Agora ele carrega água em garrafas plásticas para regar as plantinhas que estão crescendo timidamente nas fendas quebradas à beira do asfalto: milho, abóbora, repolho selvagem, entre outras. É difícil, pois não há água corrente e às vezes o local fica sem chuva durante semanas. Para acessar a água, os membros da comunidade atravessam duas avenidas principais e descem por um canal de concreto. Às vezes um posto de gasolina próximo fornece água. É por isso que a construção de uma bacia de águas pluviais também faz parte da oficina.
No segundo dia da oficina, o grupo aprendeu sobre adubação verde, ao incorporar o composto de folhas e lixo orgânico ao solo compactado e sem nutrientes escavado sob o asfalto removido. Em especial, eles discutiram sobre adubação verde leguminosa, e introduziram várias sementes não-convencionais que podem ser plantadas nessas condições difíceis para retomar o solo através da fixação intensa de nitrogênio.

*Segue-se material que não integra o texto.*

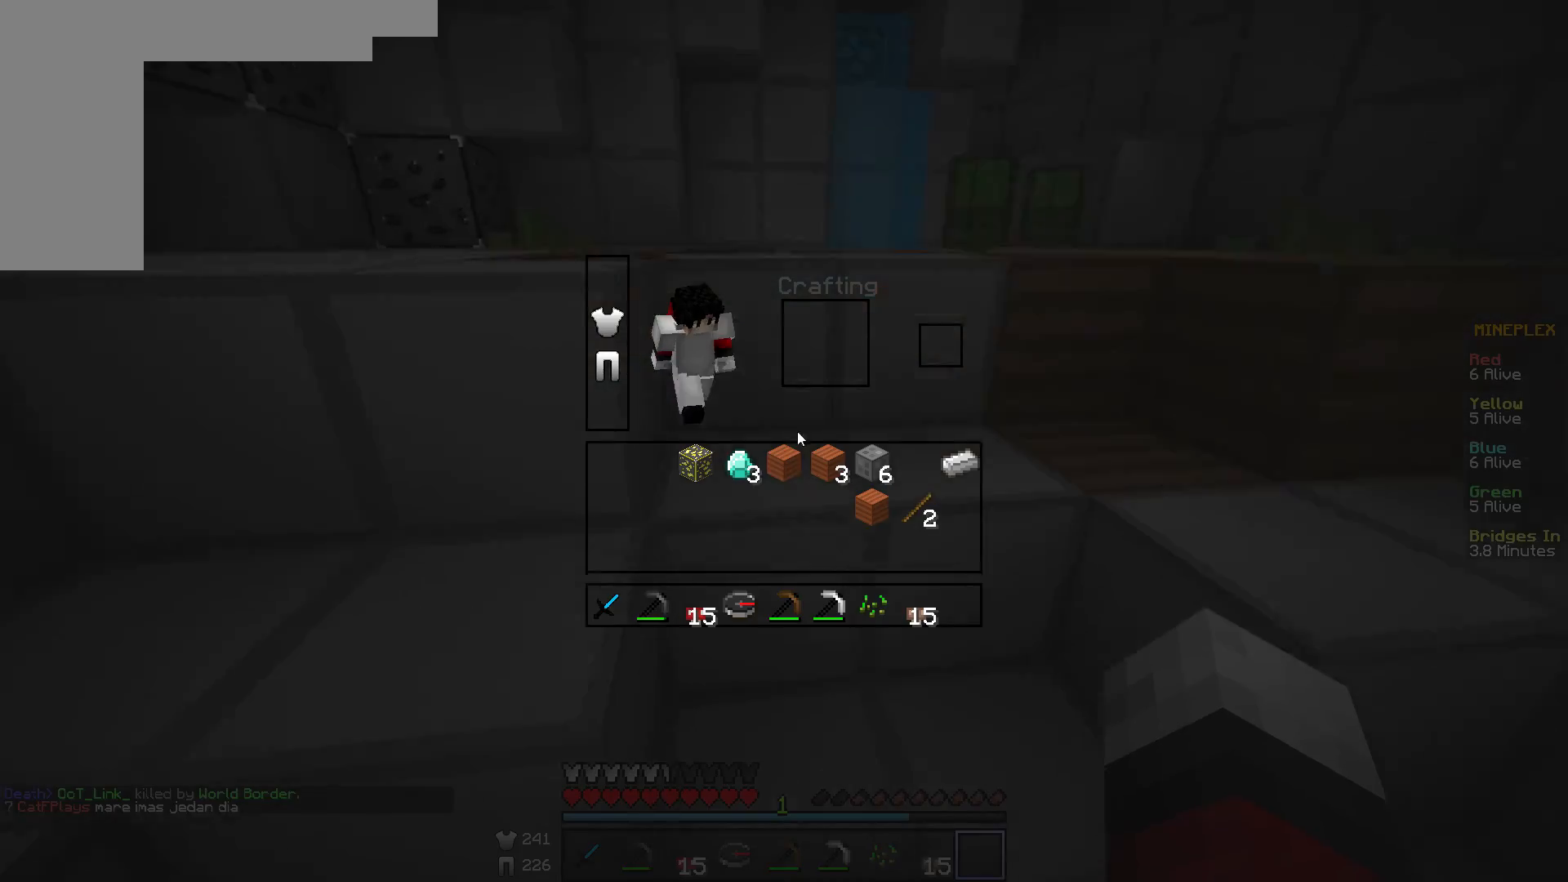
{"keys": ["a"], "mouse": [], "events": [[450, "a", "down"]]}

Um deles soa como uma pequena maraca ao ser sacudido. O plano do grupo é reflorestar todo o estacionamento como um projeto coletivo, convidando mais e mais apoiadores para juntar-se a eles e adquirirem durante o processo conhecimentos indígenas. O aprendizado pode ser levado para outros cantos da cidade, para ajudar a construir um Rio mais sustentável.
Após a apresentação teórica da oficina terminar e a noite cair, os integrantes pegaram uma picareta e um carrinho de mão para retirar mais pavimentação. Apesar das ameaças de remoção estarem afastadas, o conflito permanece. E uma vantagem, devido a construção mal executada na preparação das Olimpíadas, é que em alguns lugares o asfalto já está se desfazendo sem qualquer influência humana.
Korubo convida quem puder colaborar a lhes ajudar a adquirir 1000 mudas. Ele aponta para o caminho das formigas aos seus pés: “Veja, temos muitas formigas morando aqui. Esta está carregando uma folha. Já estão nos ajudando com o reflorestamento”. Mesmo que leve algum tempo para uma floresta crescer aqui, ele está otimista: “O povo indígena tem mais de 500 anos de experiência resistindo. Ficaremos”.